1. ## Inequality problem

I canīt grasp what the inequality is asking for?
For what positive number (s) is the following statement true?
$\displaystyle Ix-3I<s=>Ix-4I<2$ (those strange I:s represent abs: )

I solved $\displaystyle Ix-4I<2$
That gives me $\displaystyle (-2)<x-4<2$ / add +4
$\displaystyle 2<x<6$
And now I donīt understand what I am suppose to do.

2. Dear Henryt999,

We have to find $\displaystyle S\in{Z^+}$ such that, $\displaystyle \left|x-3\right|< S\Rightarrow\left|x-4\right|<2$

As you have mentioned, $\displaystyle \left|x-4\right|<2\Rightarrow2<x<6$-------------A

Similarly, $\displaystyle \left|x-3\right|< S\Rightarrow-S<x-3<S$

Therefore, $\displaystyle 3-S<x<3+S$--------------B

From A and B, $\displaystyle 3-S\leq{2}$ and $\displaystyle S+3\geq{6}$

Therefore, $\displaystyle S\geq{1}$ and $\displaystyle S\geq{3}$

So we would get, $\displaystyle S\geq{3}$ as the answer.

Hope this helps.

3. Hello, Henryt999!

For what positive number $\displaystyle s$ is the following statements true?

. . $\displaystyle \begin{array}{cccc}|x-3| &<& s & [1]\\ \\[-3mm] |x-4| &<& 2 & [2] \end{array}$
Note that: .$\displaystyle s \,\geq\,0$

From [1], we have: .$\displaystyle -s \:<\:x-3 \:<\:s \quad\Rightarrow\quad -s+3 \:<\:x\:<\:s + 3$ .[3]

From [2], we have: .$\displaystyle -2 \:<\:x-4\:<\:2 \quad\Rightarrow\quad 2 \:<\:x\:<\:6$ .[4]

[3] tells us that $\displaystyle x$ is between $\displaystyle 3-s$ and $\displaystyle 3+s$
Code:

- - - o = = = = = = o - - -
3-s           3+s

[4] tells us that $\displaystyle x$ is between 2 and 6.
Code:

- - o = = = = = = = = o - -
2                 6

For both statements to be true,
. . the first interval must be "inside" the second interval.
Code:

- - - o = = = = = = o - - -
3-s           3+s

- - o = = = = = = = = o - -
2                 6

So we have: .$\displaystyle \begin{array}{ccccccc}3-s \:\geq\:2 & \Rightarrow & -s \:\geq \:-1 & \Rightarrow & s \:\leq\:1 \\ 3+s \:\leq\:6 & \Rightarrow & s \:\leq\:3 \end{array}$

. . which are both true for: .$\displaystyle s \,\leq\,1$

Therefore, the inequalities are true for: .$\displaystyle 0 \,\leq s\,\leq\,1$

4. Dear Sorban,

You had considered the situation where the 3-s<x<3+x is inside 2<x<6. But I have considered the situation where 2<x<6 is inside 3-s<x<3+x.

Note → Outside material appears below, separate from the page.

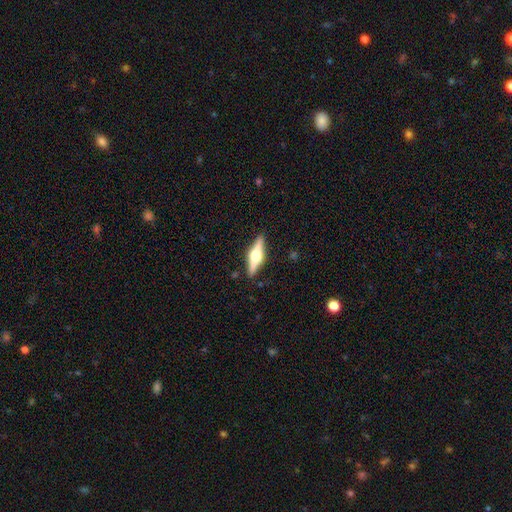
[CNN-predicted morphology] Smooth or featured? Predicted: featured or disk (p=0.72). Edge-on disk? Predicted: yes (p=0.97). Edge-on bulge? Predicted: rounded (p=0.94). Merging? Predicted: none (p=0.89).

I think both situations must be considered since in both situations, the two inequalities hold.

Therefore the answer could be either, $\displaystyle 0 \,\leq S\,\leq\,1$ or $\displaystyle S\geq{3}\Rightarrow{S}\in[0,1]\cup[3,\infty)$

5. ## Thanks too both of you guys but..

Therefore, the inequalities are true for: .$\displaystyle 0 \,\leq s\,\leq\,1$

Thanks for the help, one part I dont understand.
We get that $\displaystyle s<1$
how did this get too $\displaystyle 0<s<1$?

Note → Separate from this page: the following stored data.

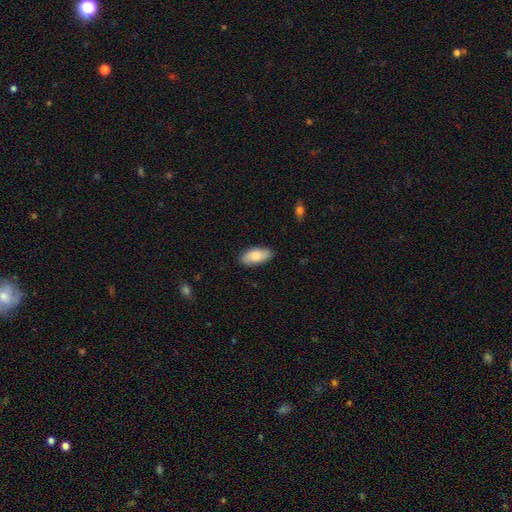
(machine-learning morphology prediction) Smooth or featured?
  - smooth: 79% *
  - featured or disk: 15%
  - star or artifact: 6%
How rounded?
  - in between: 91% *
  - cigar-shaped: 6%
  - round: 2%
Merging?
  - none: 85% *
  - minor disturbance: 12%
  - major disturbance: 2%
  - merger: 1%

6. [QUOTE=Henryt999;445369]For what positive number (s) is the following statement true? $\displaystyle |x-3|<s=>|x-4|<2$ [/QUOTE

Originally Posted by Sudharaka
Therefore the answer could be either, $\displaystyle 0 \,\leq S\,\leq\,1$ or $\displaystyle S\geq{3}\Rightarrow{S}\in[0,1]\cup[3,\infty)$
Originally Posted by Henryt999
Therefore, the inequalities are true for: .$\displaystyle 0 \,\leq s\,\leq\,1$
Sudharaka, the solution Sorban gave is correct and is the only solution.
I think that you have misread the question or you failed to see the implication.
$\displaystyle |x-3|<s$ is the set of numbers $\displaystyle (3-s,3+s)$.
$\displaystyle |x-4|<2$ is the set of numbers $\displaystyle (2,6)$.

The implication in the question, $\displaystyle |x-3|<s~{\color{blue}\Rightarrow} |x-4|<2$, means that $\displaystyle x \in \left( {3 - s,3 + s} \right) \Rightarrow ~ x \in \left( {2,6} \right)$.
We know that $\displaystyle 7\in [3,\infty)$ but we cannot have $\displaystyle s=7$.
For then we would have $\displaystyle 0\in (-4,10)$ but $\displaystyle 0 \notin (2,6)$.

You want to find all values of $\displaystyle s$ for which $\displaystyle \left( {3 - s,3 + s} \right) \subseteq \left( {2,6} \right)$ is true.

7. Dear Plato,

What you have said is correct. Now I see the mistake I had made and thank you so much for telling me that.